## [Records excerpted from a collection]
---
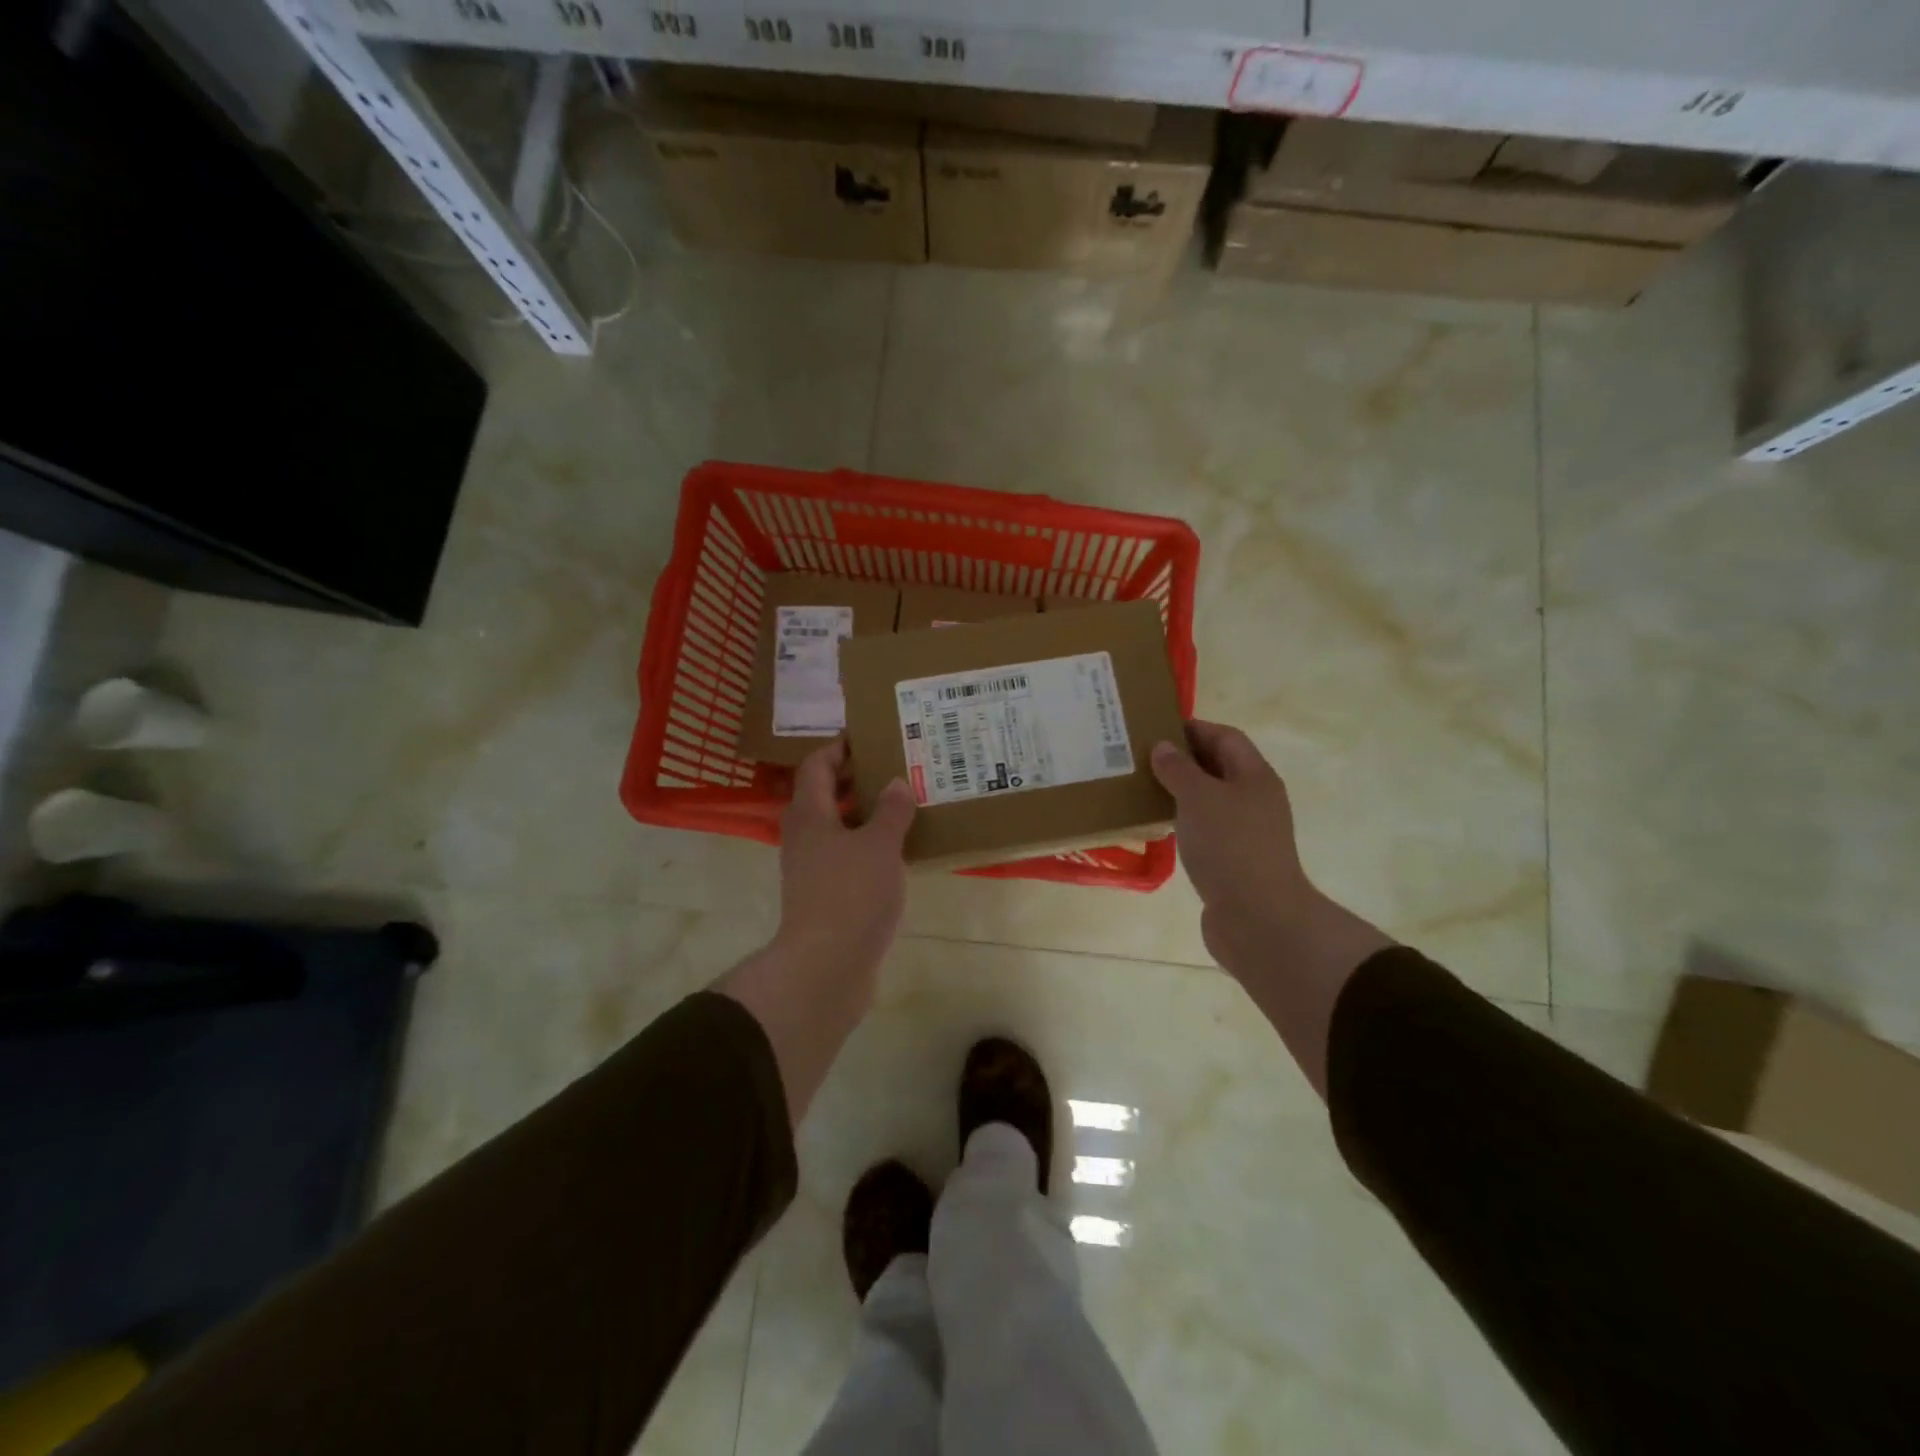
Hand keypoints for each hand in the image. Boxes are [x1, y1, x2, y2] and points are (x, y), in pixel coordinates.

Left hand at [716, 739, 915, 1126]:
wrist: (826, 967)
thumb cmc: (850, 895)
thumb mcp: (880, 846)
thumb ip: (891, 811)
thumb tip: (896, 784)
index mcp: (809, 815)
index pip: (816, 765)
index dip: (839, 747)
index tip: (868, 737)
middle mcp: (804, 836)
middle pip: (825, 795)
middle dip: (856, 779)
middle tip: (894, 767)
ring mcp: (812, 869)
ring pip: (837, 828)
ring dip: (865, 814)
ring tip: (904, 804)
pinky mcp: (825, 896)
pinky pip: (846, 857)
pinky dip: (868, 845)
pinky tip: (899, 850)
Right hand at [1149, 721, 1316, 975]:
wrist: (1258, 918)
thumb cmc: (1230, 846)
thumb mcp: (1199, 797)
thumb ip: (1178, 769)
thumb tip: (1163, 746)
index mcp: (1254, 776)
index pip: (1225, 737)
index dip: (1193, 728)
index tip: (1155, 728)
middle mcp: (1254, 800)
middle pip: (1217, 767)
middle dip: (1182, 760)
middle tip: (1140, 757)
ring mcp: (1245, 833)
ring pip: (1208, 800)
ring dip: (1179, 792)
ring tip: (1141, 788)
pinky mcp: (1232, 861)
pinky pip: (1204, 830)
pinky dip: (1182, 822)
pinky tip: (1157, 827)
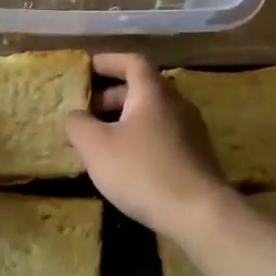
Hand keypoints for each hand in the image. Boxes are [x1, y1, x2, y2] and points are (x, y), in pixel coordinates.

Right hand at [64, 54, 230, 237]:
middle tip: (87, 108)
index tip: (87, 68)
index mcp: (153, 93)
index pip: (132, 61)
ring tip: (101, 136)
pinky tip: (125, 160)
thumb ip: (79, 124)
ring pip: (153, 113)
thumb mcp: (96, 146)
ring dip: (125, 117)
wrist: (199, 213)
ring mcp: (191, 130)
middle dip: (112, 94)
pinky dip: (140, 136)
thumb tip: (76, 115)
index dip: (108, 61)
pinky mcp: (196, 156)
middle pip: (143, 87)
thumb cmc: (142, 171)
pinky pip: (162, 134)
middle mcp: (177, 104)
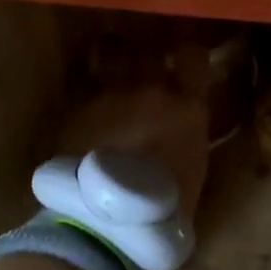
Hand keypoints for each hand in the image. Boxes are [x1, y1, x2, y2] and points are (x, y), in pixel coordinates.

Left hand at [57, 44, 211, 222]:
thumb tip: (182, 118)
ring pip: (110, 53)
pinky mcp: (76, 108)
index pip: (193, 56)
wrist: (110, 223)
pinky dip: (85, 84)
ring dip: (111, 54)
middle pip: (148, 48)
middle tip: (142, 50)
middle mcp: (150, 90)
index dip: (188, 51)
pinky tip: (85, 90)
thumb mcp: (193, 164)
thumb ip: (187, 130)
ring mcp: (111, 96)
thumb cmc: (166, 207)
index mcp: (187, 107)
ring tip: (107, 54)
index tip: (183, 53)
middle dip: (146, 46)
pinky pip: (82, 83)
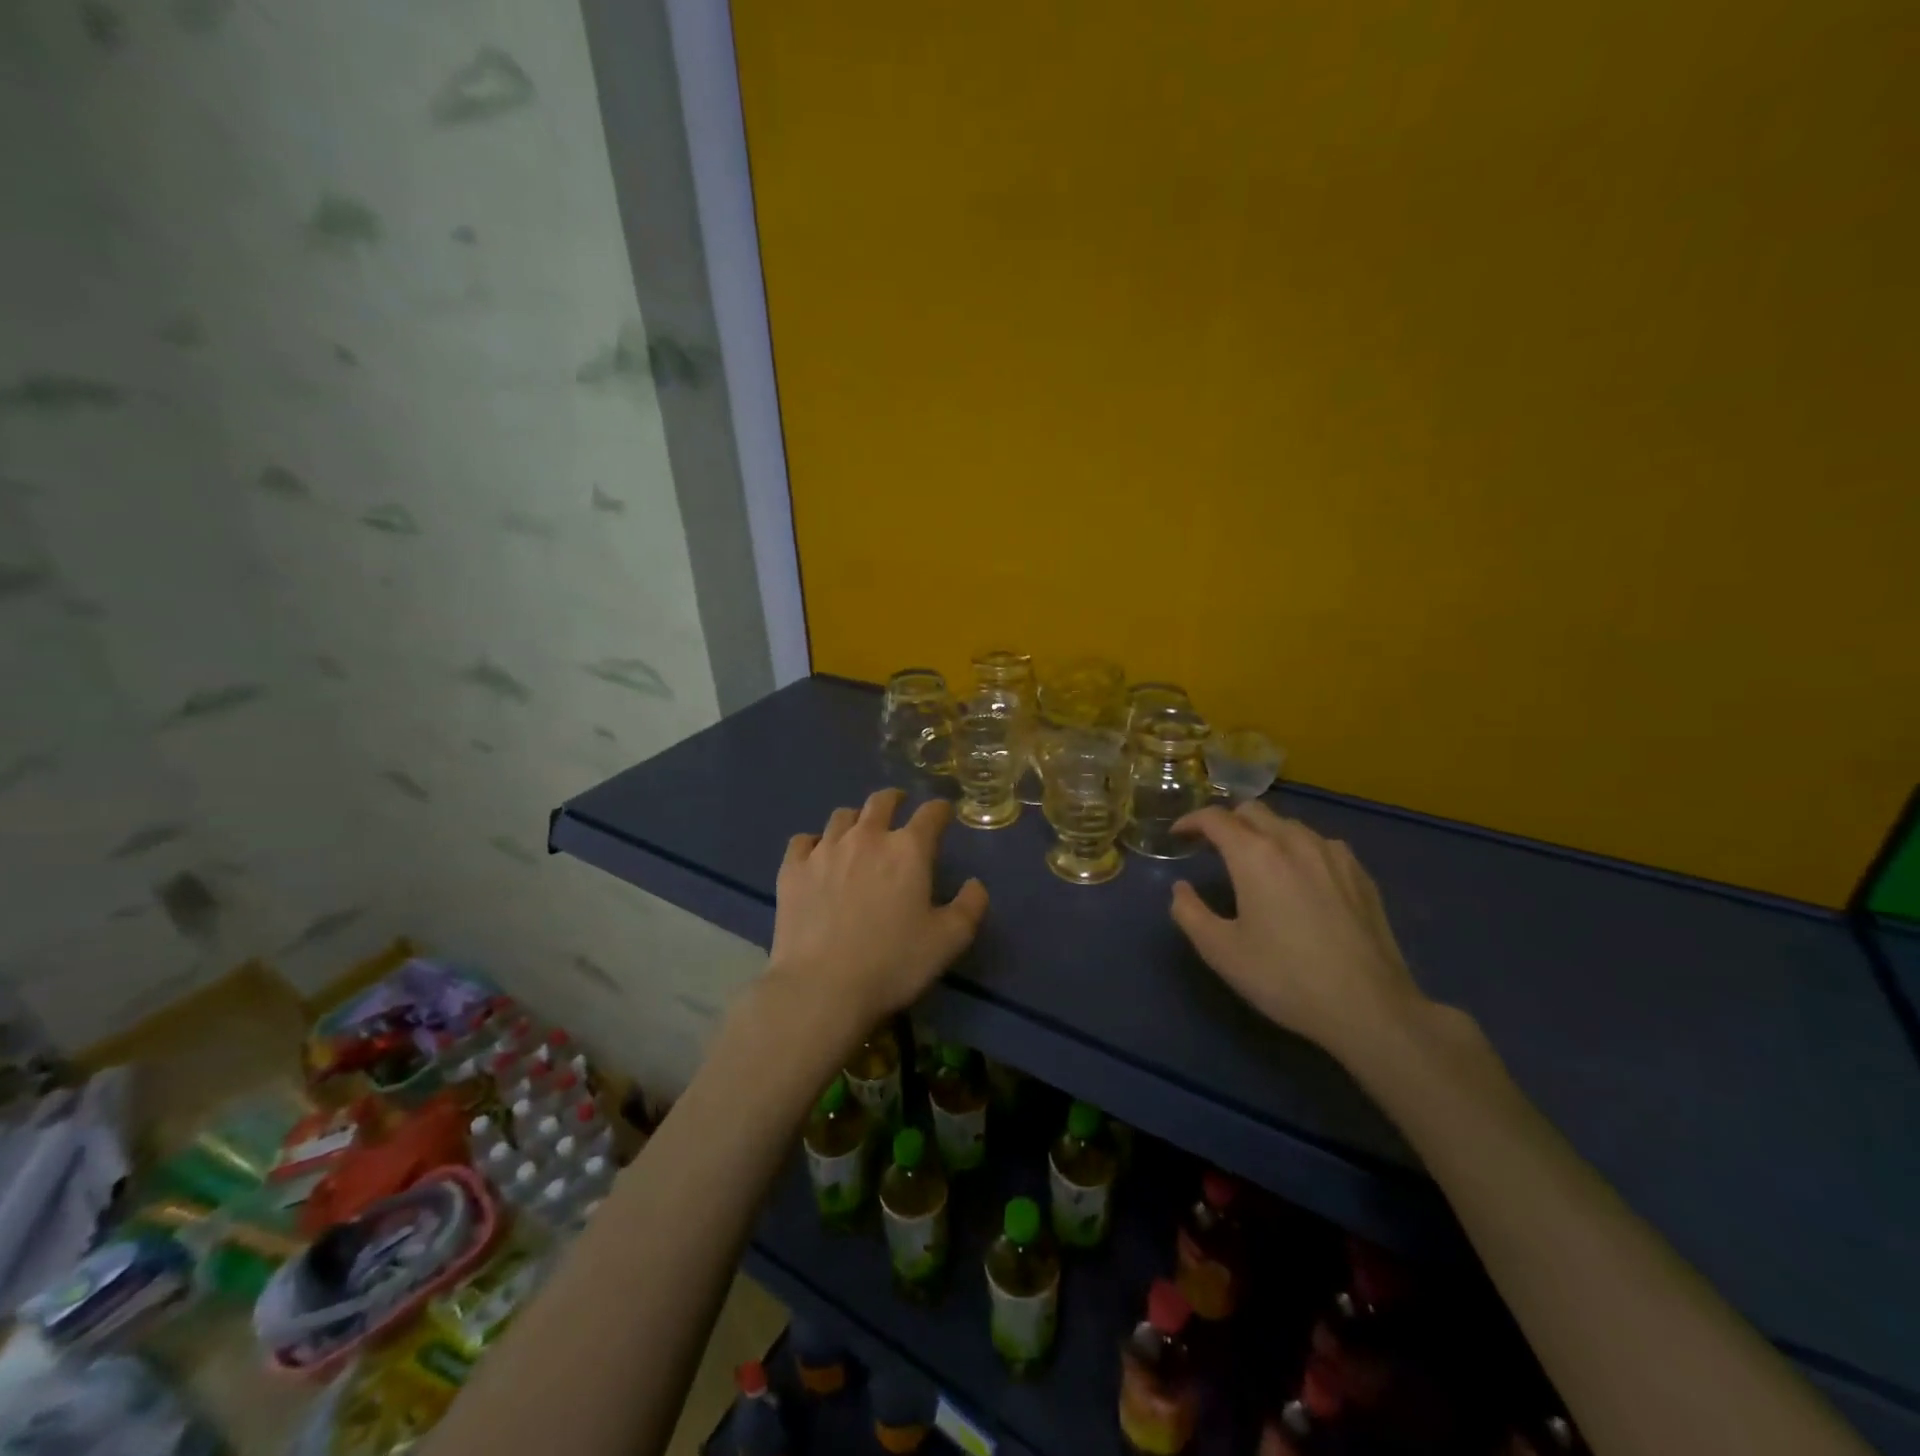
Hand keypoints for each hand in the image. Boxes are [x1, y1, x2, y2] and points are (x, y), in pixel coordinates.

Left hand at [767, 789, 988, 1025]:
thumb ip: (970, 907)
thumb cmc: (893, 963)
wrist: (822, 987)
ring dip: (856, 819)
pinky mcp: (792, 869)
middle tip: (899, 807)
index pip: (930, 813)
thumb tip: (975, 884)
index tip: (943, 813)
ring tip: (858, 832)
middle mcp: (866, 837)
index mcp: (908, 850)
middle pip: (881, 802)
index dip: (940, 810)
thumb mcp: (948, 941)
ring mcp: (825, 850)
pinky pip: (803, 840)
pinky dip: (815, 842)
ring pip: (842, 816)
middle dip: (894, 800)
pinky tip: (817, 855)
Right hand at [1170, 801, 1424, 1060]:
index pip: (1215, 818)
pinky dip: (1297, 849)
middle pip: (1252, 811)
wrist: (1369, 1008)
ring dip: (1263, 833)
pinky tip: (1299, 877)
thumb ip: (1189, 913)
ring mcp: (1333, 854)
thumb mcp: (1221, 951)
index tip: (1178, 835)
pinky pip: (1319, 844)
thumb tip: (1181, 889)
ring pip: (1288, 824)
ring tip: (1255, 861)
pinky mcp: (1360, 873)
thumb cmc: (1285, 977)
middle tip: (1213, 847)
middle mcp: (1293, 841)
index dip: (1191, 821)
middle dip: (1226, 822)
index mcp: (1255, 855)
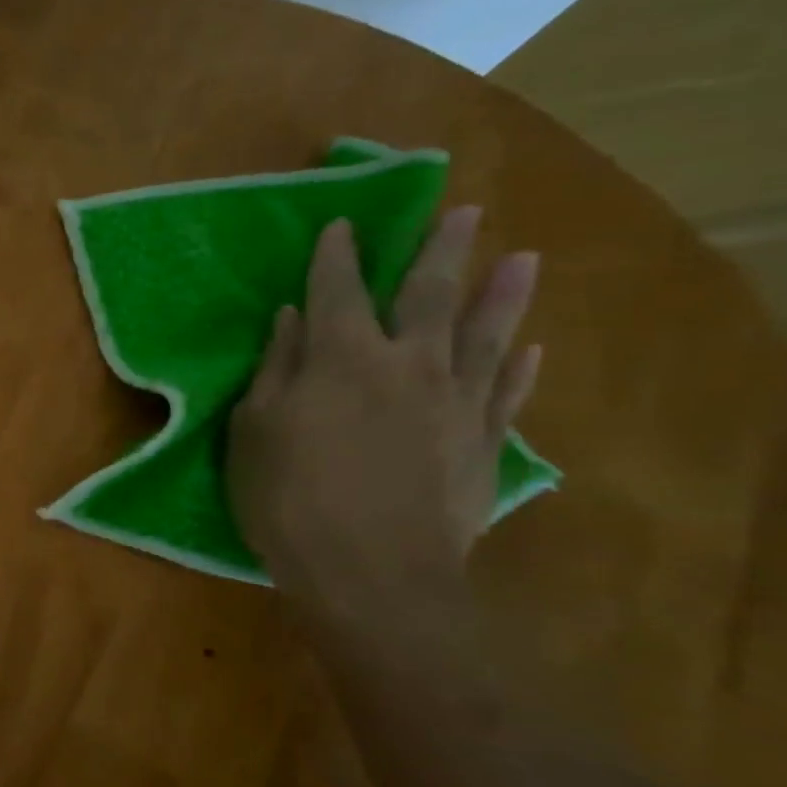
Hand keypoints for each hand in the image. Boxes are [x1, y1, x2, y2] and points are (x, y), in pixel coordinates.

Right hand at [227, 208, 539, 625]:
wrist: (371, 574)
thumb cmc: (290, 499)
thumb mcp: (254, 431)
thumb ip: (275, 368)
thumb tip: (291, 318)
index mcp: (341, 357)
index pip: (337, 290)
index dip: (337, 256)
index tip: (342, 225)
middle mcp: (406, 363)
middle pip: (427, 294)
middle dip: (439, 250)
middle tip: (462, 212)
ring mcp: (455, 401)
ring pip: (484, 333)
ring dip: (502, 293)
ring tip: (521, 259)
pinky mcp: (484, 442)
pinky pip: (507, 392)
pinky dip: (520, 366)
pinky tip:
---
## [EXERCISE DETAILS]
Make an exact copy of the records from their first line through the line containing "pinky tip: (1157, 827)", both ends included, with the pictures omitted.

## [EXERCISE RESPONSE]
Hand keypoints for each hand in the image. Boxes are [x1, y1, x2, y2] and points are (x, y), in pixel coordinates.

Left hand at [716, 739, 915, 1126]:
wrist: (826, 967)
thumb cmc: (850, 895)
thumb mcp: (880, 846)
thumb ip: (891, 811)
thumb tip: (896, 784)
index mcp: (809, 815)
index pip: (816, 765)
index dip: (839, 747)
index tip: (868, 737)
middle mcp: (804, 836)
middle pip: (825, 795)
middle dip: (856, 779)
middle tip: (894, 767)
ring mcp: (812, 869)
ring pip: (837, 828)
ring dip: (865, 814)
ring tip: (904, 804)
pinky mcp: (825, 896)
pinky pip: (846, 857)
pinky dip: (868, 845)
pinky tip: (899, 850)
Right hand at [1149, 721, 1316, 975]:
wrist: (1258, 918)
thumb cmc: (1230, 846)
thumb mcp: (1199, 797)
thumb ip: (1178, 769)
thumb tip: (1163, 746)
index mcp: (1254, 776)
index pip: (1225, 737)
index dip: (1193, 728)
index tip: (1155, 728)
middle mcp: (1254, 800)
middle pip: (1217, 767)
middle dip: (1182, 760)
middle tip: (1140, 757)
ring mcp: (1245, 833)
ring pip: (1208, 800)
ring dip: (1179, 792)
ring tip: (1141, 788)
pinky mcp: (1232, 861)
pinky pip: (1204, 830)
pinky dip: (1182, 822)
pinky tip: (1157, 827)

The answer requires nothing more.